Alla luce di questo comandamento san Giacomo richiama severamente i ricchi al loro dovere, (74) mentre san Giovanni afferma che colui che, disponendo delle ricchezze di questo mondo, chiude il suo cuore al fratello che è in necessità, non può avere dimorante in sé l’amore di Dio. (75) L’amore del fratello è la pietra di paragone dell’amore di Dio: “Chi non ama il proprio fratello che vede, non può amare Dio che non vede” (1 Gv 4, 20). San Paolo sottolinea con vigore il legame che esiste tra la partecipazione al sacramento del Corpo e del Sangue di Cristo e la condivisione con il fratello, che si trova nel bisogno. (76)
Giustizia e carità
57. L’amore evangelico e la vocazione di figli di Dio, alla quale tutti gli uomini sono chiamati, hanno come conseguenza l’esigenza diretta e imperativa del rispetto di ciascun essere umano nei suoi diritti alla vita e alla dignità. Non c’è divario tra l’amore del prossimo e la volontà di giustizia. L’opporli significherebbe snaturare a un tempo l’amore e la giustizia. Più ancora, il senso della misericordia completa quello della giustizia, impedendole di rinchiudersi nel cerchio della vendetta.

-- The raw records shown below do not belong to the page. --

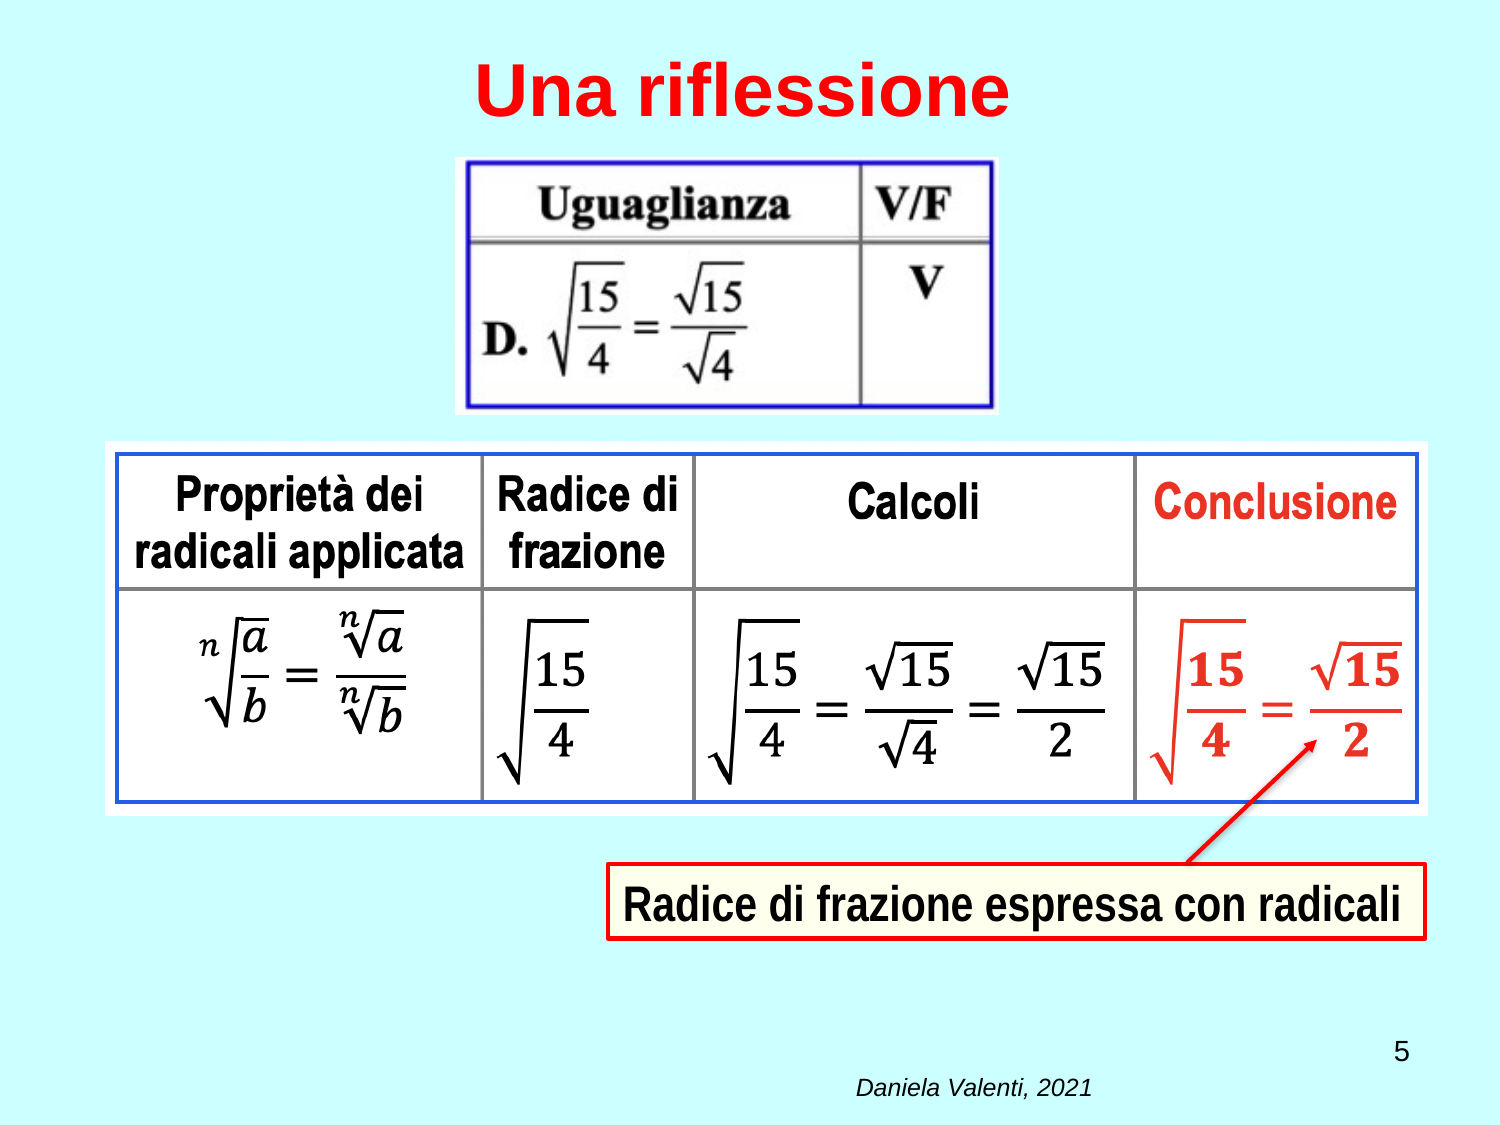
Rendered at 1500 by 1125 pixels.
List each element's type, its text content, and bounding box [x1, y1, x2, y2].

picture [105, 440, 1428, 816]
picture [455, 156, 1000, 415]
slide_number 5 [1074, 1024, 1426, 1103]
footer Daniela Valenti, 2021 [818, 1063, 1131, 1125]
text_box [1186, 739, 1318, 863]
text_box Radice di frazione espressa con radicali [608, 863, 1425, 939]
text_box Una riflessione [98, 42, 1388, 131]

Le inique disuguaglianze e le oppressioni di ogni sorta, che colpiscono oggi milioni di uomini e di donne, sono in aperta contraddizione col Vangelo di Cristo e non possono lasciar tranquilla la coscienza di nessun cristiano.

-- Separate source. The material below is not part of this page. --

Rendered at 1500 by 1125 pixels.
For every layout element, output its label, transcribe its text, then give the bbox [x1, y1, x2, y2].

Nella sua docilità allo Spirito, la Chiesa avanza con fedeltà lungo le strade dell’autentica liberazione. I suoi membri hanno coscienza delle proprie manchevolezze e dei ritardi in questa ricerca. Ma una moltitudine di cristiani, fin dal tempo degli Apostoli, ha impegnato le proprie forze e la propria vita per la liberazione da ogni forma di oppressione e per la promozione della dignità umana. L’esperienza dei Santi e l’esempio di tante opere al servizio del prossimo costituiscono uno stimolo e una luce per quelle iniziative liberatrici, che al giorno d’oggi si impongono.
V. La Chiesa, popolo di Dio della nuova Alleanza
Verso la pienezza della libertà
58. Il popolo di Dio della nuova alleanza è la Chiesa di Cristo. La sua legge è il comandamento dell’amore. Nel cuore dei suoi membri lo Spirito abita come in un tempio. Essa è il germe e l’inizio del regno di Dio su questa terra, regno che avrà il suo compimento alla fine dei tempi con la risurrezione dei morti e il rinnovamento di tutta la creazione. (77)
Possedendo così la caparra dello Spirito, (78) il popolo di Dio è condotto verso la pienezza della libertà. La nuova Gerusalemme, che noi attendiamo con fervore, è chiamata a giusto titolo città della libertà nel senso più alto del termine. (79) Allora “Dio tergerà ogni lacrima dai loro occhi: non ci sarà più la morte, né il lutto né lamento né affanno, perché le cose di prima sono passate” (Ap 21, 4). La speranza è l’attesa sicura “di nuovi cieli e di una terra nuova, nei quali avrà stabile dimora la giustizia” (2 Pt 3, 13).
L’incontro finale con Cristo
59. La trasfigurazione della Chiesa, giunta al termine del suo pellegrinaggio, che Cristo risorto opererà, non elimina assolutamente il destino personale di ciascuno, al termine della propria vita. Ogni uomo, trovato degno davanti al tribunale di Cristo, per aver ben usato con la grazia di Dio del suo libero arbitrio, avrà la felicità. (80) Egli sarà reso simile a Dio, perché lo vedrà come è. (81) Il dono divino della beatitudine eterna è l’esaltazione della più alta libertà che si possa concepire.